I keep harping on Hong Kong but only a country as insane as that could produce someone like Ngai Kai Lam who gave the world Story of Ricky and The Seventh Curse; films that are so manic and so bafflingly weird that they border on the schizophrenic. Of course, in Japan, there’s Takashi Miike who is 8 times more prolific and a better filmmaker. However, he is also capable of destroying a film’s narrative at the drop of a hat and when he’s um… bored or something, he refuses to faithfully adapt a screenplay without some insane divergent moment. And now that you have shared the joys of Thailand with me with Sick Nurses, I have another bizarre country to keep my eye on.

Well, Asian horror month is now completely over. In fact, we’re going into overtime here and there’s still so much more to watch and say. Hopefully, next September, when INVASIAN 2 arrives, I’ll be able to have as much fun as I did this time. Any final thoughts, duder?

Nafa: One last observation—there is no Japanese equivalent to Jason Voorhees or Michael Myers, and what scares them is much more intangible than what we grew up on. We know the formula of slashers and what to expect, but in Asian cinema all bets are off. Who knew I’d ever get a chill looking at black hair or when some kid looks at someone funny or when the phone rings. What scares us is more obvious brute force; what scares them is more subtle, simple.

Konichiwa, duders.

Richard: I do think it’s interesting that Japanese horror icons are Sadako from Ringu and Kayako from Ju-on. They have lots of evil chicks but no recurring bad dudes with 10 sequels under their belts. Urban legends fuel Asian horror films and that pleases me greatly. Like the slit-mouthed woman going around asking people “Am I pretty?” Give her the wrong answer and then she slashes yer dang face up.

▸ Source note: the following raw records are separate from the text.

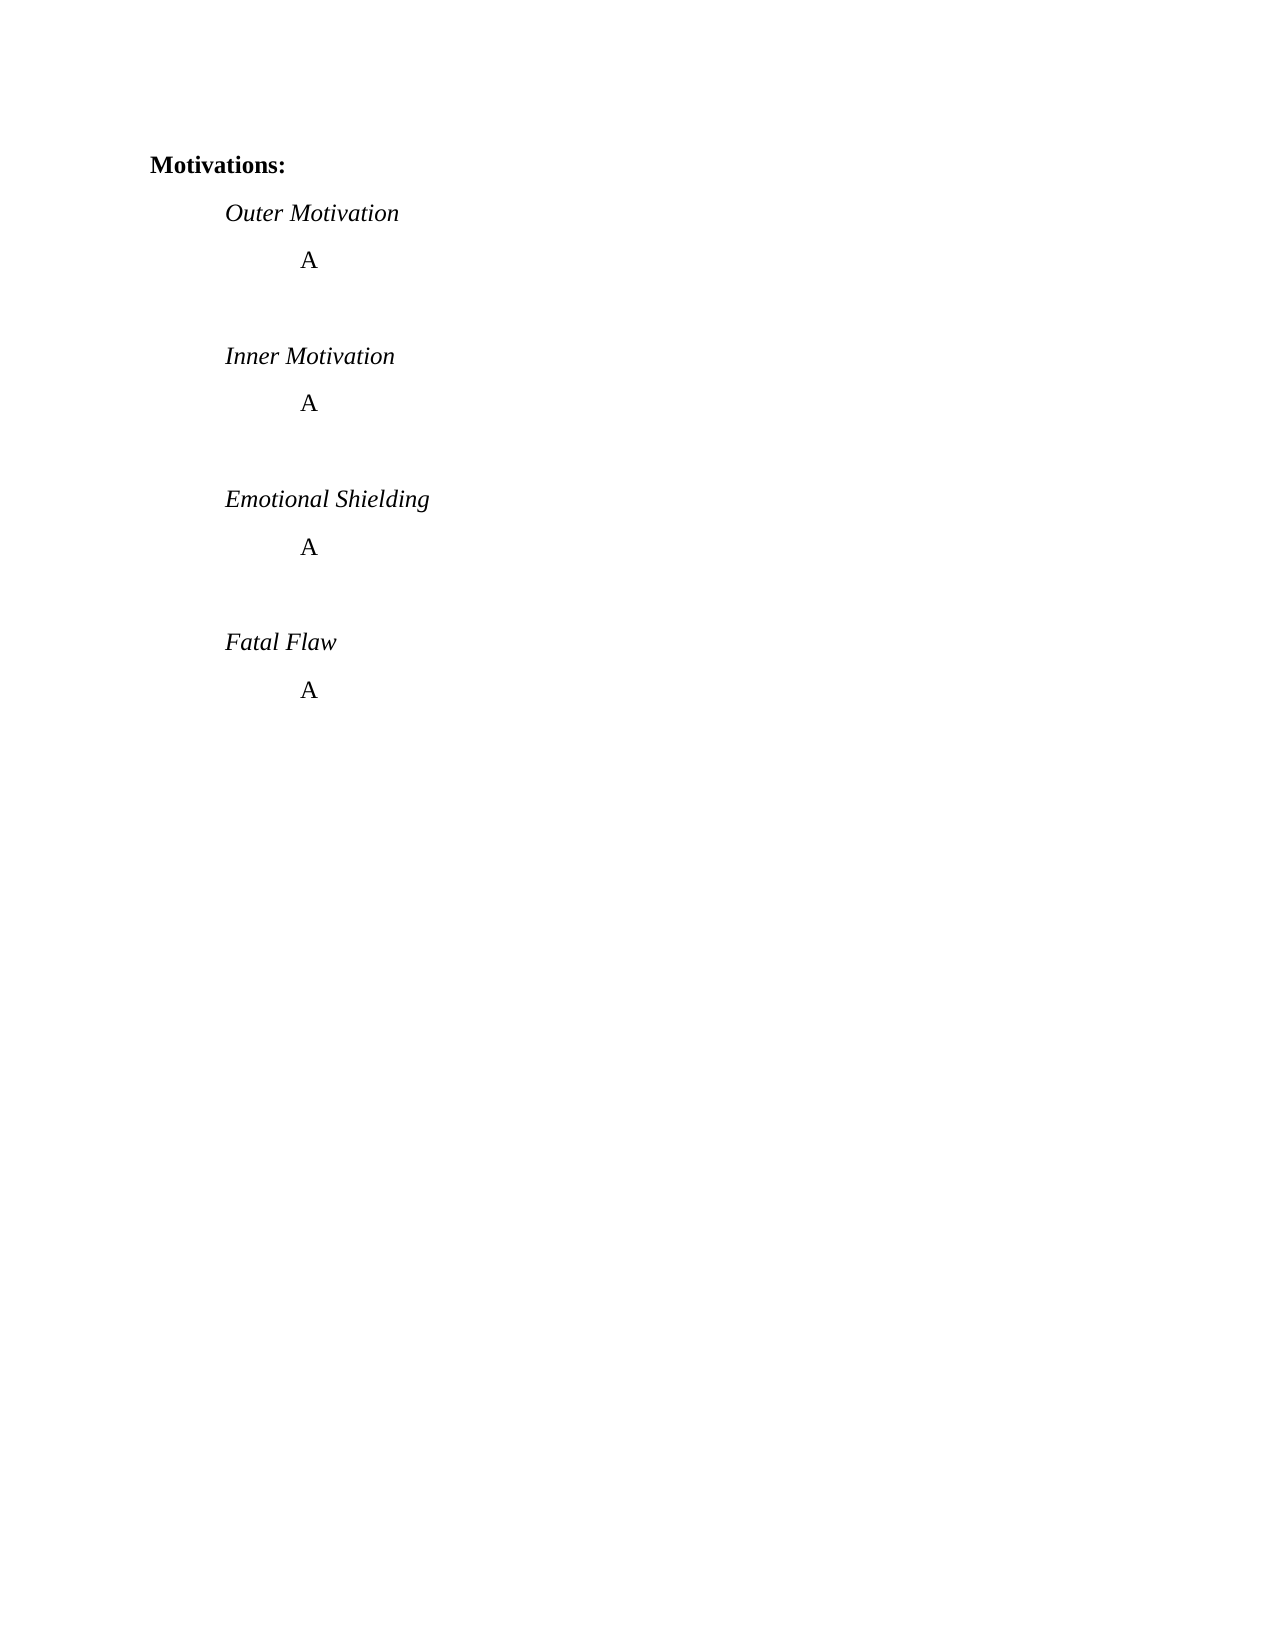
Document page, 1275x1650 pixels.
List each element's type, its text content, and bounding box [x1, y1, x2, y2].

text A [150, 245, 1125, 274]
text Motivations: [150, 150, 1125, 179]
text Inner Motivation [150, 341, 1125, 369]
text Outer Motivation [150, 198, 1125, 226]
text A [300, 388, 1125, 417]
text A [300, 675, 1125, 703]
text A [150, 532, 1125, 560]
text Fatal Flaw [150, 627, 1125, 656]
text Emotional Shielding [150, 484, 1125, 513]
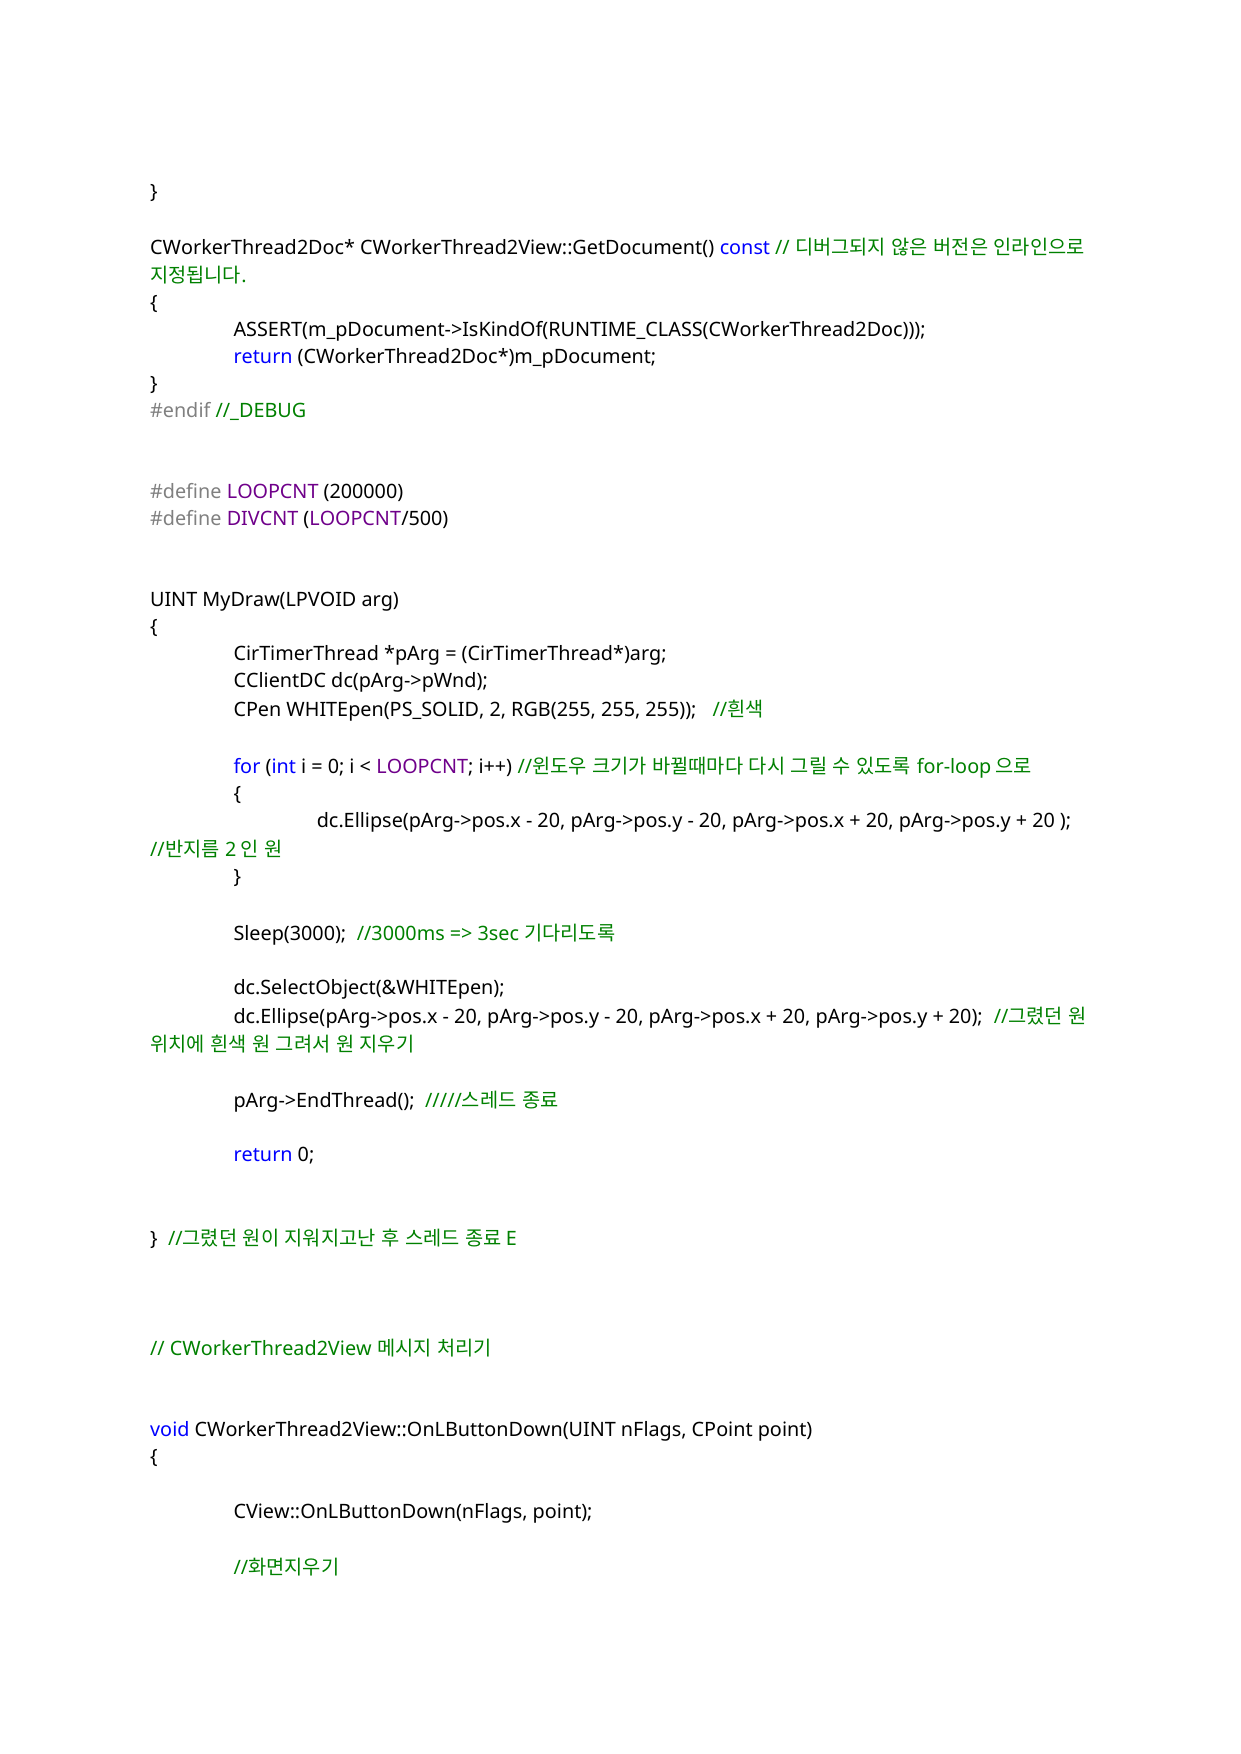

I like how Junji Ito’s Tomie, everyone’s favorite regenerating love demonness, has continued to spawn movie after movie. But for a few lame exceptions, the Tomie movies are quite unpredictable in how they unfold. You always know Tomie is coming back but she’s not hacking up teenagers with a machete at Camp Fuji.

I guess before I finally shut the hell up, I want to say that I already miss the Asian horror boom over here. Sure, titles are still coming out on DVD here in the States but I miss going to Target or Wal-Mart and finding copies of Pulse (THE ORIGINAL!). Obviously, the market got flooded with remakes but thankfully some amazing films were scattered in there as well. I don’t want anybody giving up on Asian horror movies. There is still really good stuff out there. When you take an entire part of the world’s film output into consideration, separate by genre, and then filter out the bad stuff… shit, you’re gonna find some kick ass stuff. So… Don’t stop, believin’! Whoa oh whoa oh!